In the film Arrival nonlinear time is understood through the structure of a language, specifically that which humans come to learn from the advanced beings who have paid a visit to our primitive time-bound planet. Theirs is ideogrammatic in form and concept, with fractal squiggles of ink delivering constellations of meaning. Inspired, I come out of the theatre wondering how English, for example, might be reprogrammed to convey the same sense of nonlinear time. Arrival uses the language of film: with cuts mid-scene, flashbacks and flashforwards, interposed with chronology. In life this understanding can be approached by synchronicity: in which forces converge to prove the apprehension of interconnectivity.

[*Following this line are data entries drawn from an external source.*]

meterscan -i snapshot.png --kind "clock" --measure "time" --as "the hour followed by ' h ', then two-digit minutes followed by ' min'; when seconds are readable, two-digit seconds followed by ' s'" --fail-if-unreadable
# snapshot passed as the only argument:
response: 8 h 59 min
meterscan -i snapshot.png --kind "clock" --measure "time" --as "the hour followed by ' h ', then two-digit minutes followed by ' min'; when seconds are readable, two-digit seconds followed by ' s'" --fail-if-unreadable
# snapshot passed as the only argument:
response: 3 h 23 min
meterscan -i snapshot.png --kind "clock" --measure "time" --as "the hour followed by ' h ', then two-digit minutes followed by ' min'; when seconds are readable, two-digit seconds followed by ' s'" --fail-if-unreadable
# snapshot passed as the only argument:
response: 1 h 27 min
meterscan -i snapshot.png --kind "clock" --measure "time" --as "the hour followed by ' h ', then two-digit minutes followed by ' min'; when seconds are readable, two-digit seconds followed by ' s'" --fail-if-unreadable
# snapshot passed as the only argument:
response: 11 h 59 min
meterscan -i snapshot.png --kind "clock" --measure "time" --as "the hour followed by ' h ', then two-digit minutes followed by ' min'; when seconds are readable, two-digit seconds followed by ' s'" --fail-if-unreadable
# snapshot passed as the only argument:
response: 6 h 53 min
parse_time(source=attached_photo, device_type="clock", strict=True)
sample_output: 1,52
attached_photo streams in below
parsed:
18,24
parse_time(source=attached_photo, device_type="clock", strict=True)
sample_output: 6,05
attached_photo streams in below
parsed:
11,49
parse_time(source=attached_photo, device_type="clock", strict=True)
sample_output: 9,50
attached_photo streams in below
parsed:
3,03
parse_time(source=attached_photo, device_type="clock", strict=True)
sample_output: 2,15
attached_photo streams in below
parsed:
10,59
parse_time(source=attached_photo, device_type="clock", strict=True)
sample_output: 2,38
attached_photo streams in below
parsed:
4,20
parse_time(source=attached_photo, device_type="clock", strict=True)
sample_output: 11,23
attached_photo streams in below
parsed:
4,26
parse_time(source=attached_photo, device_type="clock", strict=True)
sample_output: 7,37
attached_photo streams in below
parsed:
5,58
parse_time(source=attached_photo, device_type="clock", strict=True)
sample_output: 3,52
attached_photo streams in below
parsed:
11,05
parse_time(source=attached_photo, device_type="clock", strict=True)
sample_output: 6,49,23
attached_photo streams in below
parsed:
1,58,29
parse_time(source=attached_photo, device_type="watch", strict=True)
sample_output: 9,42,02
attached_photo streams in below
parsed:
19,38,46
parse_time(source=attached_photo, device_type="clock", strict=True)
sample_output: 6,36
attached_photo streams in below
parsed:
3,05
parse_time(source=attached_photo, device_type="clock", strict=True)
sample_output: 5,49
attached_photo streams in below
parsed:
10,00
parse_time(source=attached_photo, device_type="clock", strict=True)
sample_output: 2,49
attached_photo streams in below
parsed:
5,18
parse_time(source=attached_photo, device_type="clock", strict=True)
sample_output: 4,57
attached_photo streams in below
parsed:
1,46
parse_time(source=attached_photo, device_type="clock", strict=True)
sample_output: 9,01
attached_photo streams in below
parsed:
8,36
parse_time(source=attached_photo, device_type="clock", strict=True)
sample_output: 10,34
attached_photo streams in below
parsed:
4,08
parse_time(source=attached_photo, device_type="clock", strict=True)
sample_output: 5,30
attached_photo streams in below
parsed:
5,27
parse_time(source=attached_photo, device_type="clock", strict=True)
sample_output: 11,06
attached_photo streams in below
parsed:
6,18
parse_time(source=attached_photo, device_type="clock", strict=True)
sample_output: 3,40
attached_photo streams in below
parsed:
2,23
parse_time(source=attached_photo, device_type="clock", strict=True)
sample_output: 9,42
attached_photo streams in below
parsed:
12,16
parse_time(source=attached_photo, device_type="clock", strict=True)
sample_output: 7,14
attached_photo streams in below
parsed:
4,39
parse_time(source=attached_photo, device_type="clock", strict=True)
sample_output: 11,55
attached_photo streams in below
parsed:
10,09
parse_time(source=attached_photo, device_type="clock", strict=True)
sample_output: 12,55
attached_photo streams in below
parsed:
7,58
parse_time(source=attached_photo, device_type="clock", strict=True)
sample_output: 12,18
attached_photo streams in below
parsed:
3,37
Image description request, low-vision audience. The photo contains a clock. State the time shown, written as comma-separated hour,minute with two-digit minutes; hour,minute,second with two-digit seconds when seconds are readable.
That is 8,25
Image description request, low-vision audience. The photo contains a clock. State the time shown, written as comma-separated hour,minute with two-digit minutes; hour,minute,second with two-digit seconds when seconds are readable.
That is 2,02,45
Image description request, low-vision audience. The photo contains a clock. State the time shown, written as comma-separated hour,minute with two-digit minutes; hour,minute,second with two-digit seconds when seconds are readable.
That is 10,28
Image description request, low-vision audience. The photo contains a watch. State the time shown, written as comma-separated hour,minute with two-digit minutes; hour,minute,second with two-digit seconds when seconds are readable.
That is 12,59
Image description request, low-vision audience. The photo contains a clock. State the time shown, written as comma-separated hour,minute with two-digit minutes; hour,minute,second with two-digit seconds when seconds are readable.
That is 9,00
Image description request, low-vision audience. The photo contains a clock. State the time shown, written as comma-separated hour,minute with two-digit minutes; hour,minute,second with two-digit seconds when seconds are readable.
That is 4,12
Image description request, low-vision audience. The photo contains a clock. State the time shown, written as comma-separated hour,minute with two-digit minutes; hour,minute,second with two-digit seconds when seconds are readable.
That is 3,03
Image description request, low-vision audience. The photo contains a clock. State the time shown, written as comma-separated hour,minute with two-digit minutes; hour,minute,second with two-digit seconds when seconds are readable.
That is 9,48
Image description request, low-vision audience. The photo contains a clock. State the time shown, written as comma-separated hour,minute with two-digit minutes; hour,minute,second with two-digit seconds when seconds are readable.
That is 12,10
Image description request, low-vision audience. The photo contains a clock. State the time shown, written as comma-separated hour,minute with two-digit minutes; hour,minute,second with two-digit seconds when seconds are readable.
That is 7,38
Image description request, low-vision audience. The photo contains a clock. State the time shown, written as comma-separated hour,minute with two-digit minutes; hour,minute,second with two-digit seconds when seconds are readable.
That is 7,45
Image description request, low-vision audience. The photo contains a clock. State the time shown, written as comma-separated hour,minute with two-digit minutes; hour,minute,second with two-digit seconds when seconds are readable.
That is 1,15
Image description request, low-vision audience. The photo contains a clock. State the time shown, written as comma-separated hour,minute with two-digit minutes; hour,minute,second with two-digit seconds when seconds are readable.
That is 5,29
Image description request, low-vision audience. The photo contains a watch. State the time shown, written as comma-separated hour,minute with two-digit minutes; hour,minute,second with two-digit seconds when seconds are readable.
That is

For example, as I sat through the largely actionless first half of the film, I was preoccupied with my own thoughts and feelings about relationship, a seeming distraction… until later, the film turns on a developing relationship between the two communications experts, the scientist and the linguist. A particular synchronicity appeared in the reference to the “non-zero-sum game,” one night after I had written in a blog post of the competing debates over climate change in just such terms. Was I prescient when writing those words the night before? Or I am merely aspiring to attach meaning to this random coincidence of which any person could find a similar recognition in any of the hundreds of dialogue snippets in the film? This is another ability of language: to use a particular instance to represent a universal condition.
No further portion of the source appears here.